- Provided data
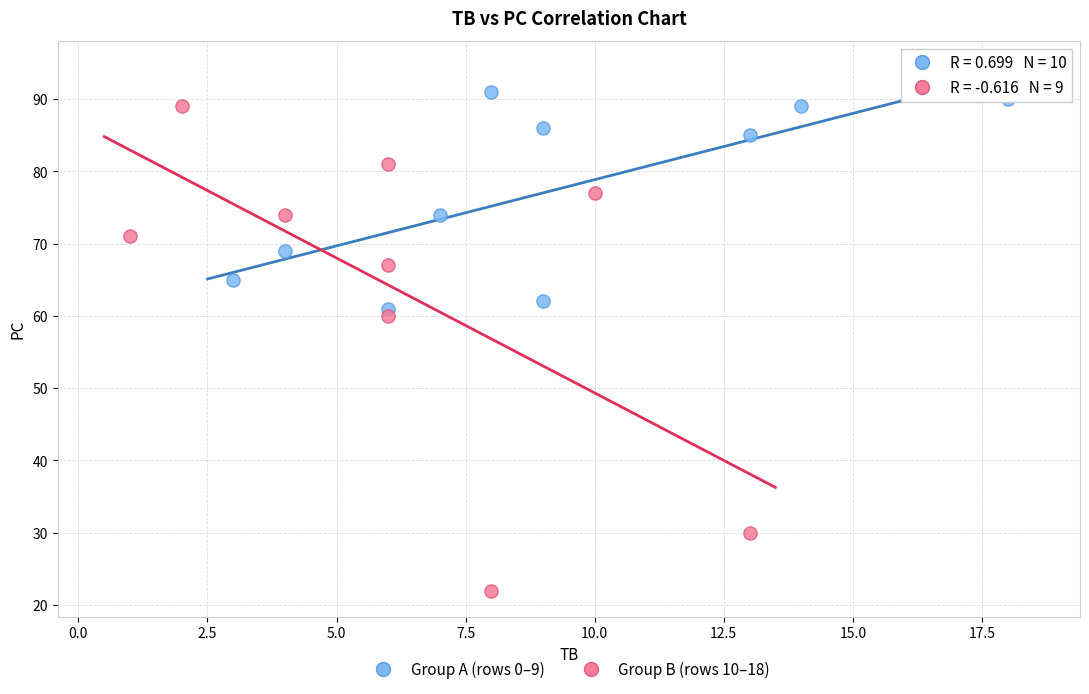

Which series has the widest spread of Y values?

Group B (rows 10–18)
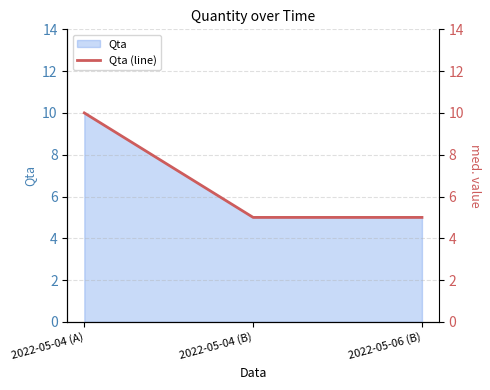

Approximately how many times larger is the value at 2022-05-04 (A) compared to 2022-05-06 (B)?

2.0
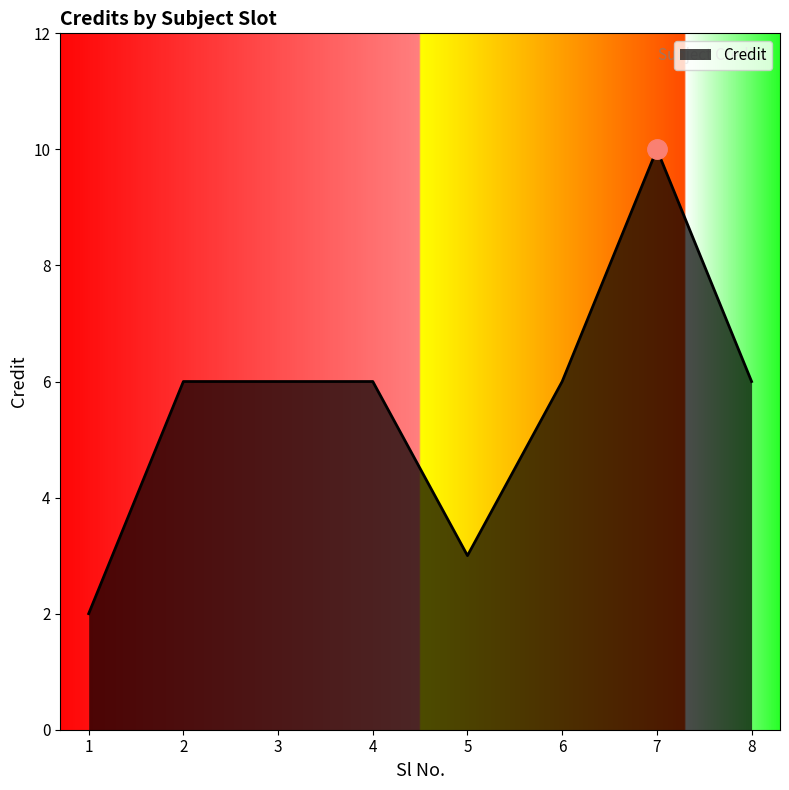

How many lines are shown in the chart?

1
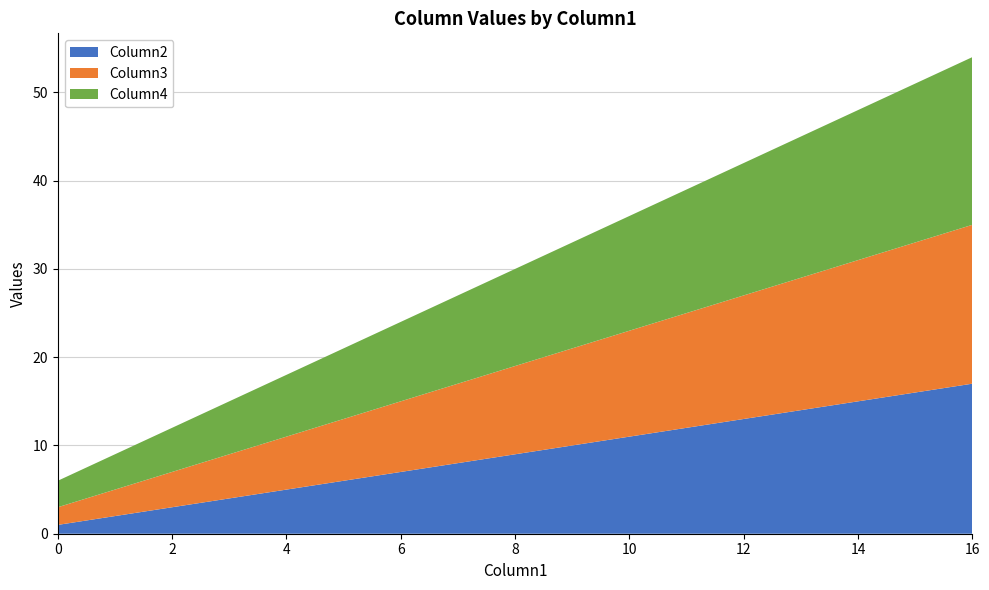

Reading left to right, what are all the values shown in this chart?

Column2: 0=1	4=5	8=9	12=13	16=17
Column3: 0=2	4=6	8=10	12=14	16=18
Column4: 0=3	4=7	8=11	12=15	16=19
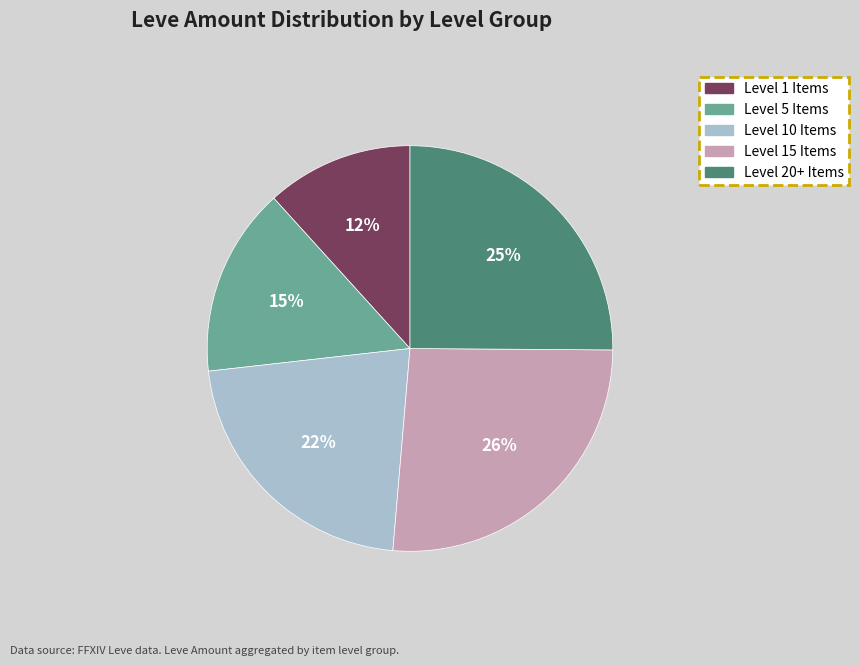

To the nearest percent, what is the average slice percentage?

20%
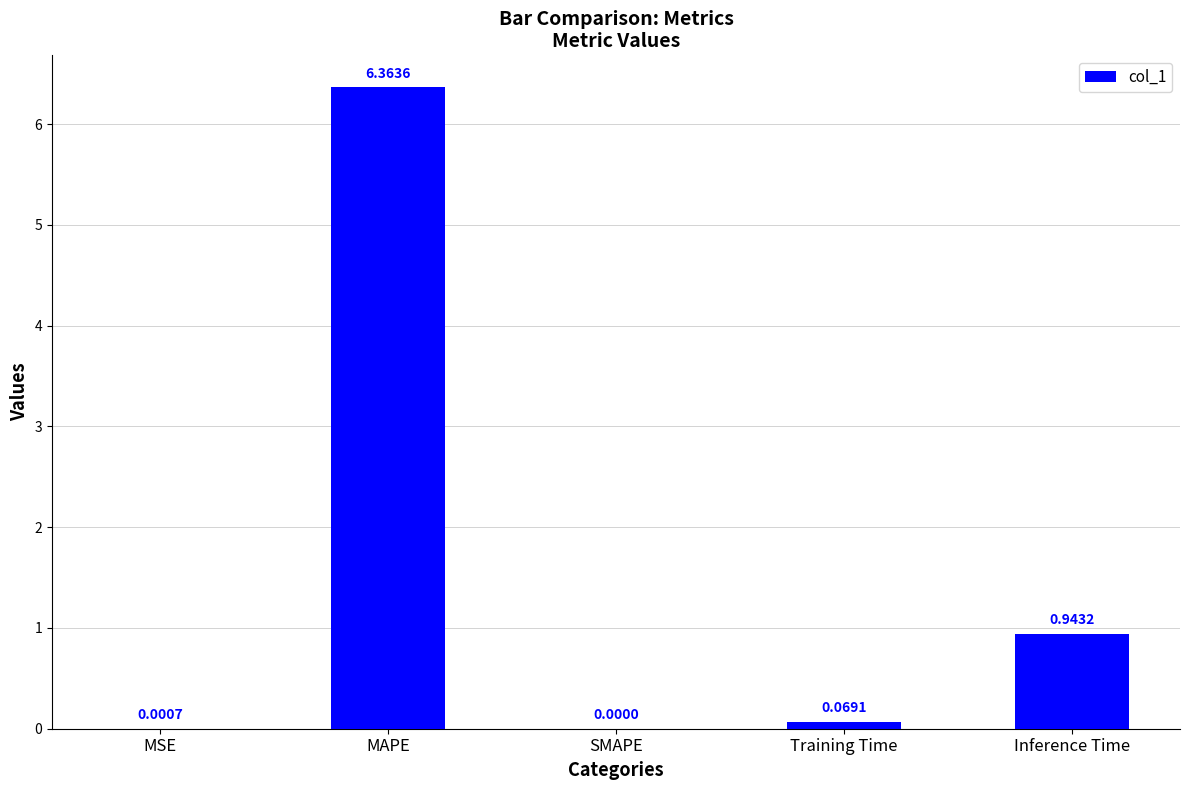

Which has a higher value, MAPE or MSE?

MAPE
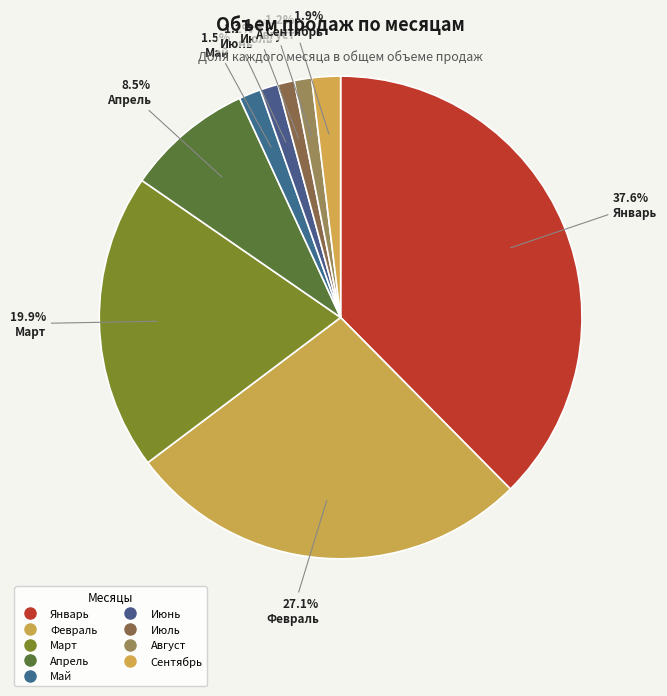

How many segments does this pie chart have?

9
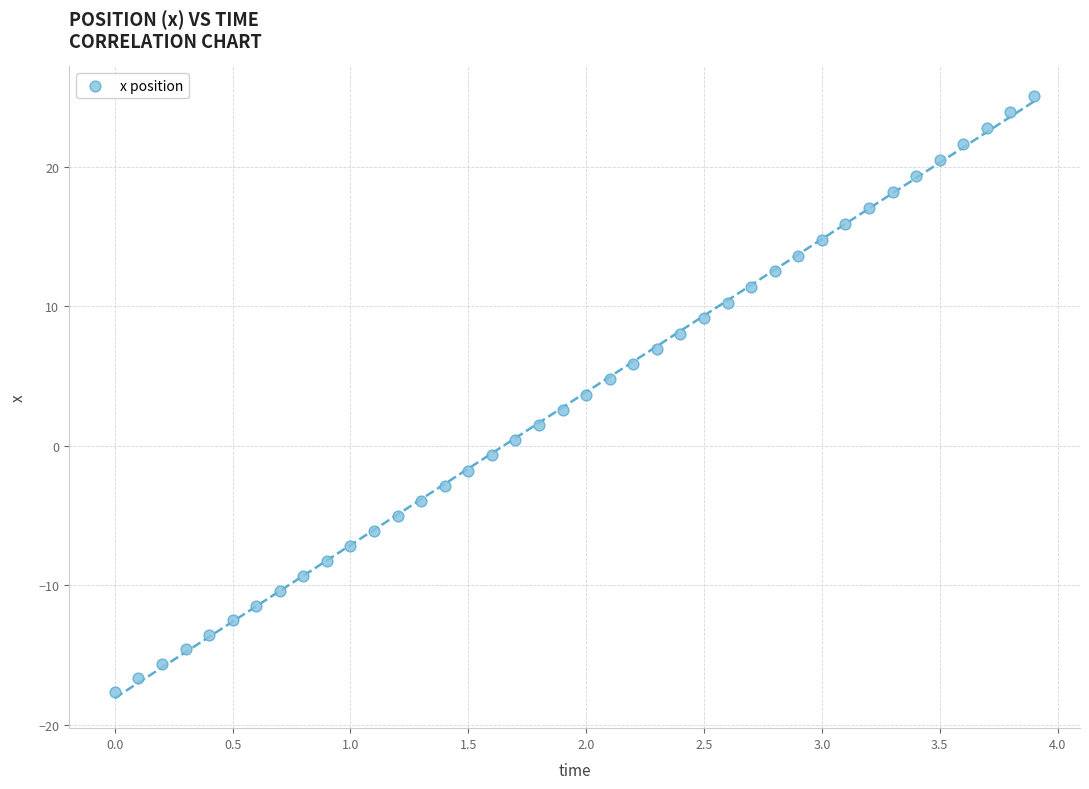

What is the range of Y values (max minus min)?

42.7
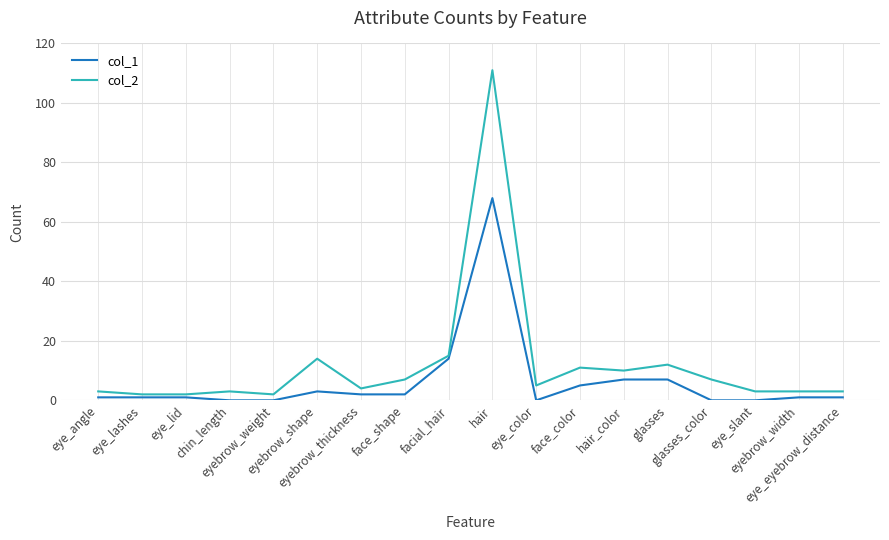

What is the maximum value shown in the chart?

111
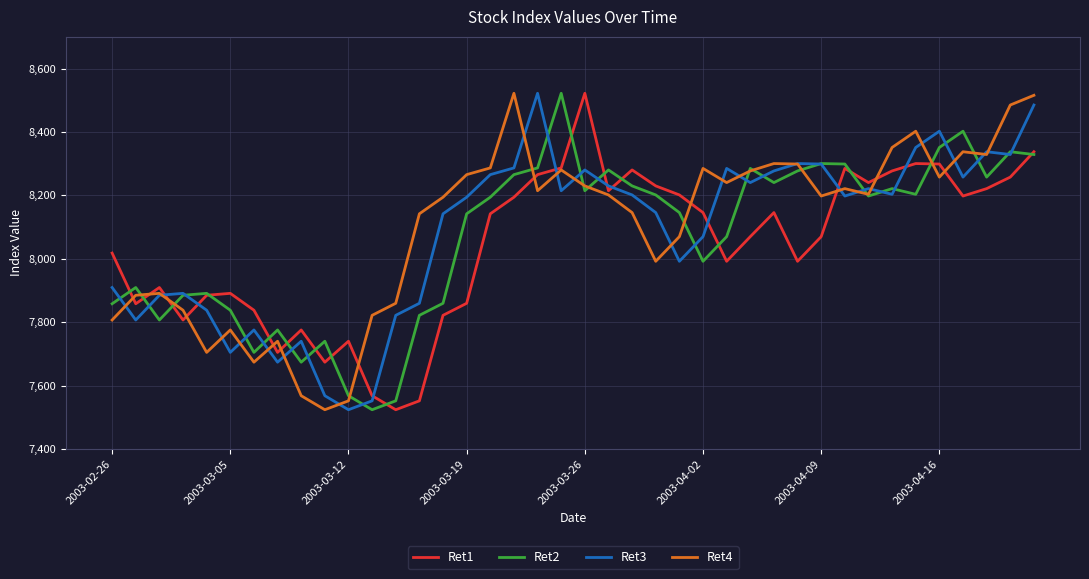

What is the minimum value for Ret1?

7524.1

- Work instruction
Edit all of the material above so that every occurrence of "chart" becomes "graph", with nothing else changed. Leave the pictures out of your answer.

- Written reply
Which series has the widest spread of Y values?

Group B (rows 10–18)

Approximately how many times larger is the value at 2022-05-04 (A) compared to 2022-05-06 (B)?

2.0

How many lines are shown in the graph?

1

Reading left to right, what are all the values shown in this graph?

Column2: 0=1	4=5	8=9	12=13	16=17
Column3: 0=2	4=6	8=10	12=14	16=18
Column4: 0=3	4=7	8=11	12=15	16=19

To the nearest percent, what is the average slice percentage?

20%

Which has a higher value, MAPE or MSE?

MAPE

How many segments does this pie graph have?

9

What is the range of Y values (max minus min)?

42.7

What is the maximum value shown in the graph?

111

What is the minimum value for Ret1?

7524.1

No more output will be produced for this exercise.